The Divided Brain and the Making of the Western World

Iain McGilchrist, Yale University Press, 2009; hbk, 597pp, ISBN 978-0-300-14878-7, £25.00; pbk available in October, ISBN 978-0-300-16892-1, £10.99. (First published in STATNews, September 2010)

Review by Ron Colyer

 

This is a book of enormous scope, whose two parts are illustrated by its subtitle.

The title refers to an old Sufi tale, in which the Master is an enlightened sage who, as his teaching spreads more and more widely, delegates the administration of it to his favoured disciple. This Emissary gradually takes control of the teachings. He has a vast amount of knowledge, but it is piecemeal, and does not stem from a deep understanding of his experience in and of the world. In the book he stands for the left hemisphere, that part of us which analyses and ‘re-presents’ (McGilchrist’s hyphen elegantly emphasises the point).

The argument is that Western culture has arrived at a stage in which what the author identifies as left hemisphere modes of thought and expression are too dominant, with a corresponding weakening of the functioning of the right hemisphere, with its capacity to sense things as a whole, in depth and context.
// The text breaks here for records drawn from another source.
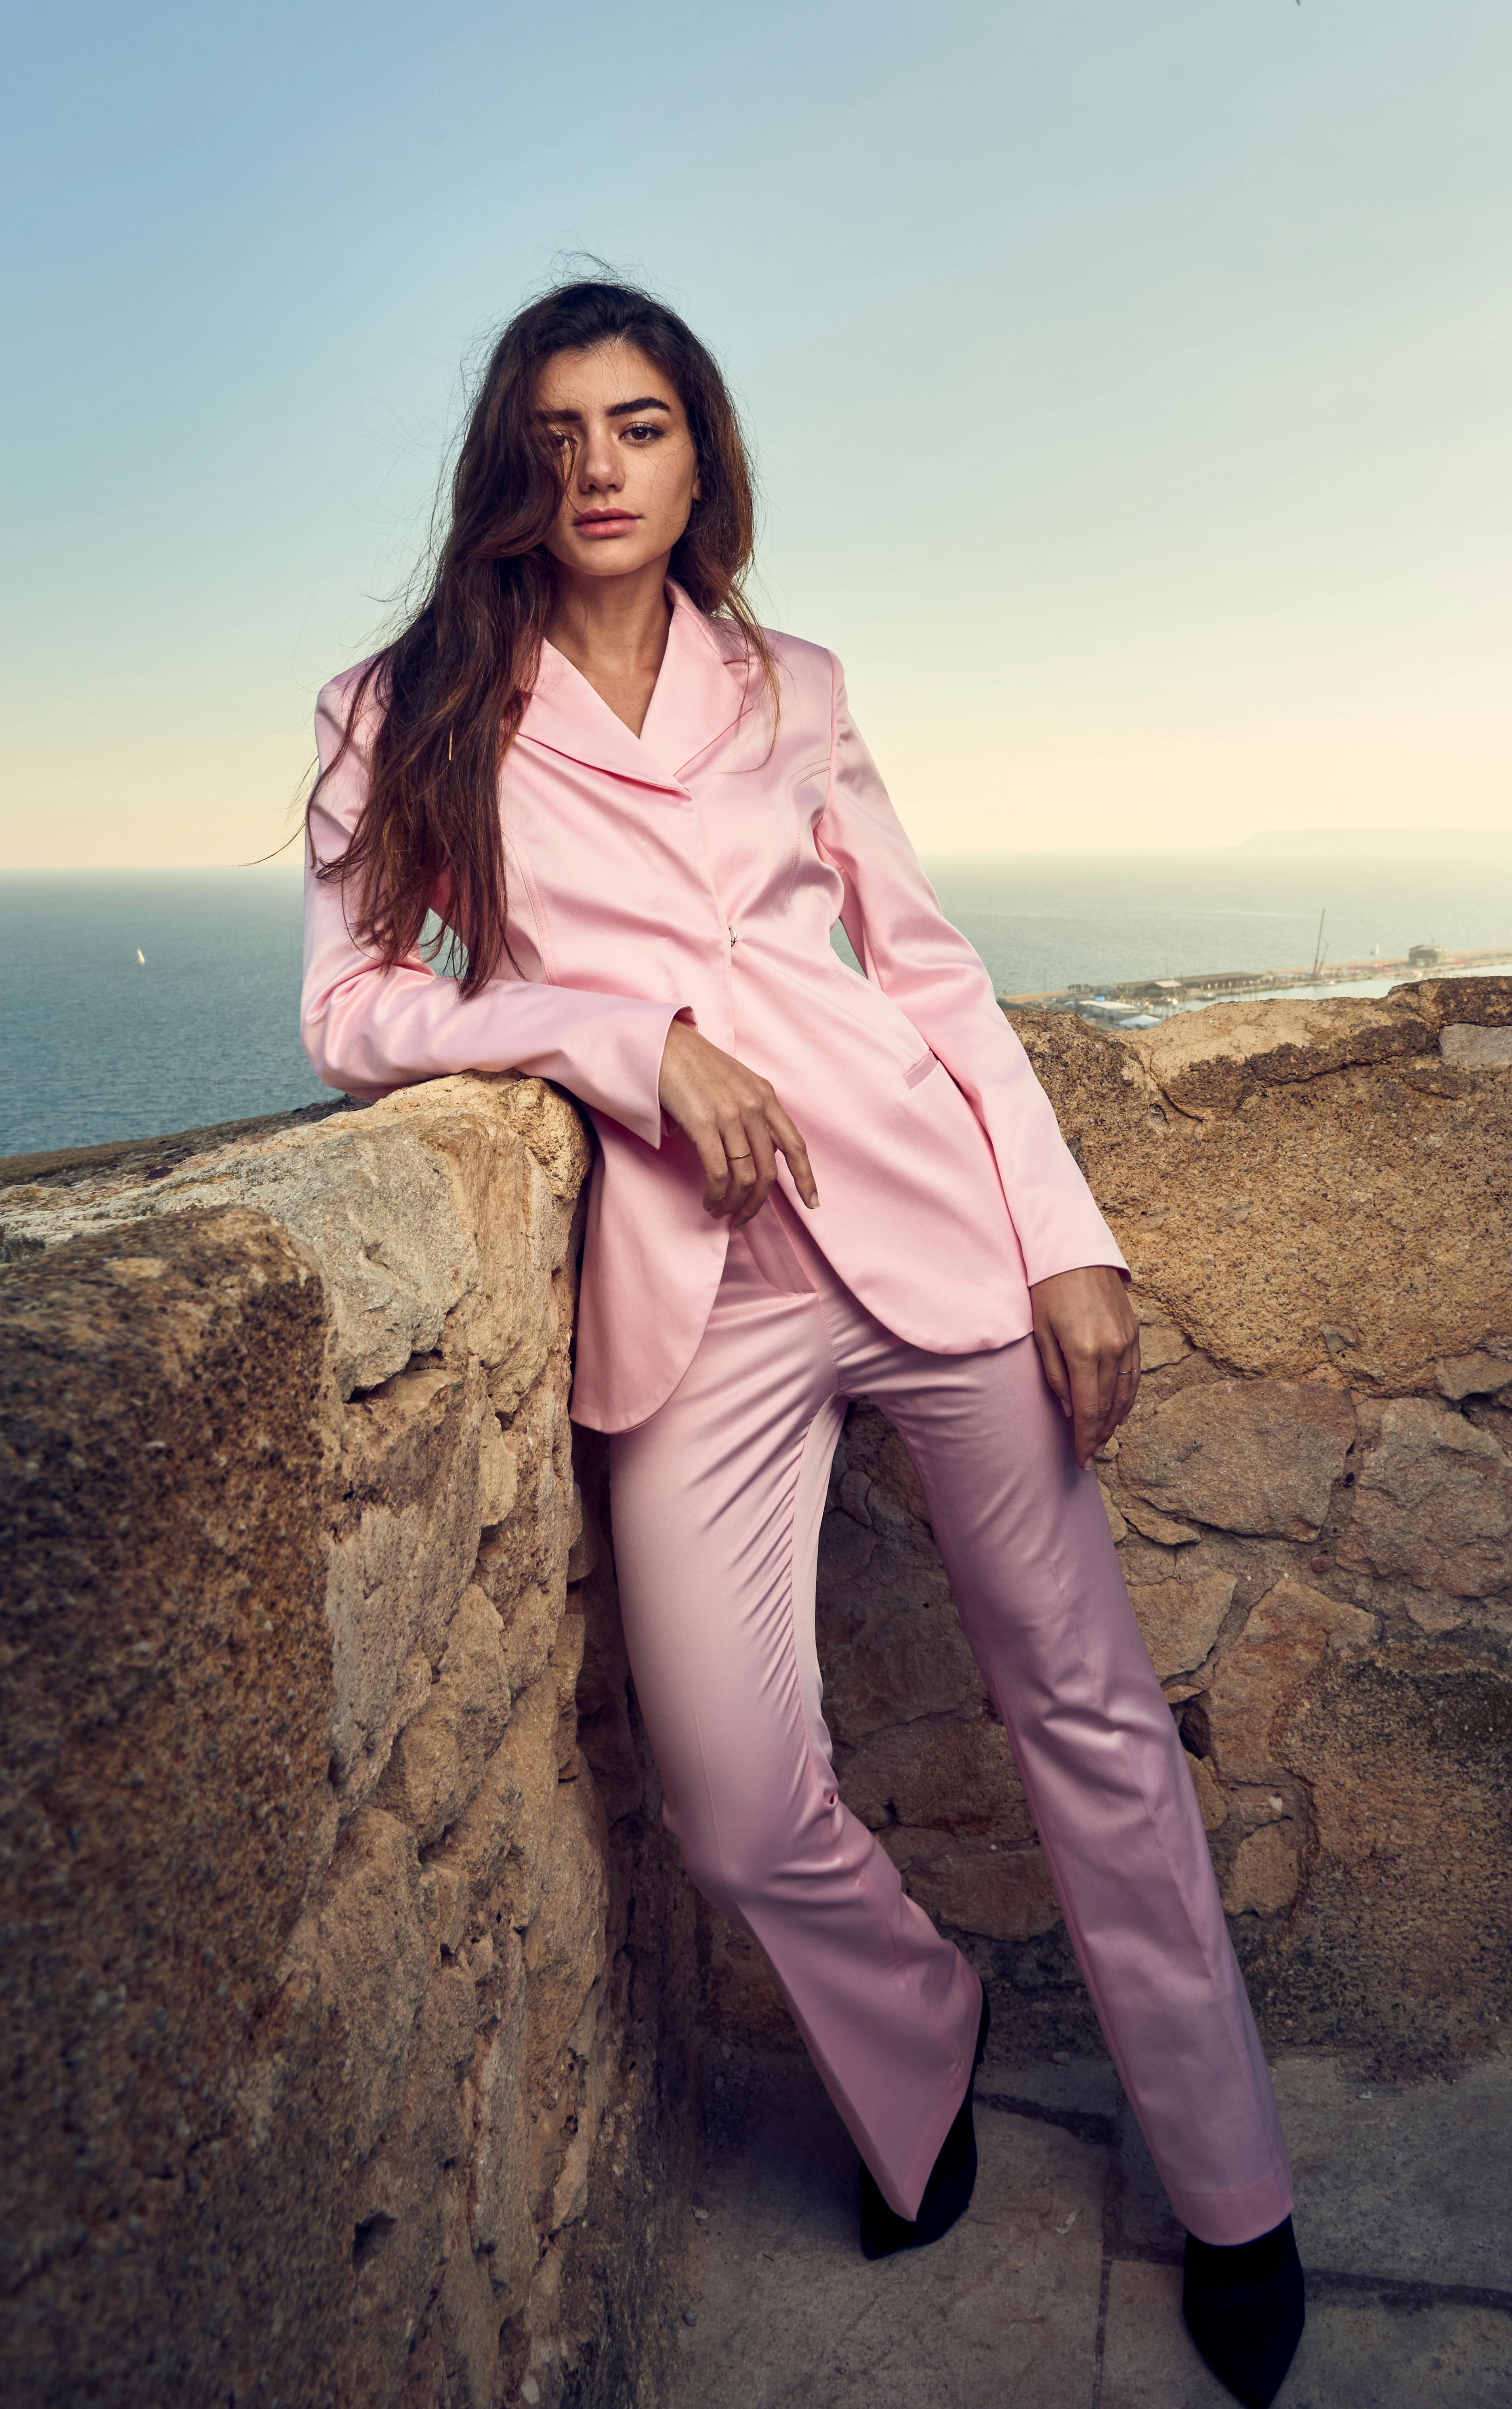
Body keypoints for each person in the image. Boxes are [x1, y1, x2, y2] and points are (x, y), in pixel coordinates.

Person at [300, 279, 1304, 2406]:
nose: (596, 466)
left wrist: (1066, 1237)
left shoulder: (797, 683)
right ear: (507, 461)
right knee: (744, 1805)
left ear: (700, 459)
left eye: (641, 424)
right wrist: (620, 1038)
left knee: (1091, 1726)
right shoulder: (407, 708)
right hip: (691, 1293)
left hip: (927, 1230)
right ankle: (912, 2050)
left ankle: (1233, 2192)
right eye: (558, 428)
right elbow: (358, 1008)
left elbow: (925, 978)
McGilchrist’s objective is to plead for the restoration of balance:

 

"The right hemisphere, the one that believes, but does not know, has to depend on the other, the left hemisphere, that knows, but doesn’t believe. … The Master needs to trust, to believe in his Emissary, knowing all the while that that trust may be abused. The Emissary knows, but knows wrongly, that he is invulnerable. If the relationship holds, they are invincible: but if it is abused, it is not just the Master that suffers, but both of them, since the Emissary owes his existence to the Master."

 

What we thought we knew about left and right hemispheres when it became a popular idea (language on the left, spatial awareness on the right, etc.) turns out to be a fairly crude and not altogether accurate picture -the right hemisphere does have language, for example:

 

"If it is true that most syntax and vocabulary, the nitty-gritty of language, are in most subjects housed in the left hemisphere, it is nonetheless the right hemisphere which subserves higher linguistic functions such as understanding the meaning of a whole phrase or sentence in context, its tone, its emotional significance, along with use of humour, irony, metaphor, and so on."

 

The chapter on Language, Truth and Music will be extremely thought-provoking for students of Alexander’s work. Much of its argument reinforced my understanding of F.M.’s constant effort in his books to keep to a ‘broad reasoning approach’, and to use ‘blanket words’, so as not to limit meaning. McGilchrist contrasts the word ‘rational’ (left brain territory with its Latin roots in measurement and proportion), with ‘reason’, so implying a more contextual approach which does not preclude some kind of intuiting or even paradox. Too often nowadays we consider that things are explained and ‘wrapped up’ if we can produce a few statistics!

 

One vivid example from McGilchrist’s exhaustive survey of the scientific literature (his bibliography is huge), may sum up the situation. Evidently when a chicken feeds, its right eye (left brain) is focussed on the little grains it is pecking at, while at the same time its left eye (right brain) scans the horizon, the general surroundings, for possible trouble. Partial detail versus total context -the chickens seem to have got it right.

 

It may be that people with wide and expert knowledge in the neuroscientific field will find the book wanting. I gave my brother a copy, and he raised the caveat that drawing conclusions from the examination of damaged or otherwise dysfunctional brains does not in the end tell us how the fully integrated brain really works. Mind you, a vast amount of our neuroscientific knowledge is based on doing just that.

 

The focus on left and right is itself partial. What about top and bottom -the relationship between cortex and sub-cortical brain areas? With this narrow focus McGilchrist might be accused of the sort of overly left-brained approach he decries. He does not hesitate to accuse António Damásio of a similar crime in Descartes’ Error, deftly pointing out that Damásio commits Descartes’ error towards the end of the book!

 

The second half of the book, with its broad canvas of the history of Western culture, I found utterly absorbing. It started me on explorations which I might not otherwise have made, many of which seem to have links with Alexander’s work. I particularly enjoyed tracing the often fragile line of thought which began with the pre-Socratic philosopher Heraclitus and contemporary dramatists like Aeschylus. Heraclitus is he of "everything flows" fame (except that he probably didn’t say quite that, but something more provoking, rather shocking, and relevant in a hidden sort of way to our work). The thread almost disappears from Plato onwards, comes and goes, but is almost always implicit to some extent in art, music and literature. It surfaces in Keats, Hegel, Heidegger and Mahler, to name a few. McGilchrist also mentions John Dewey and William James. Alexander of course respected and admired the work of both. What the thread is would take more discussion than there is room for here, so I hope I have aroused your curiosity!

 

This book may not lie in everyone’s sphere of interest, or may spill over from that sphere into too many others. Whatever its scientific merits or demerits, it stands, if nothing else, as a metaphor for ways of thinking, some constructive, some destructive, which I think have a significant bearing on our work. How, for example, do we approach the question of anatomical and physiological knowledge? What is ‘thinking’? How many of us spent our early Alexander years constructing all sorts of mental models of the Technique, each seeming to be ‘the one’ -for a while! Such misapprehensions usually arise from taking the anatomical description, which can only be partial, as describing the right thing, which, as F.M. continually emphasised, must be allowed to ‘do itself’. But such knowledge can be very helpful if it throws some light on how things might go wrong and need to be consciously inhibited. Taken in that spirit, I think The Master and his Emissary offers a good many clues.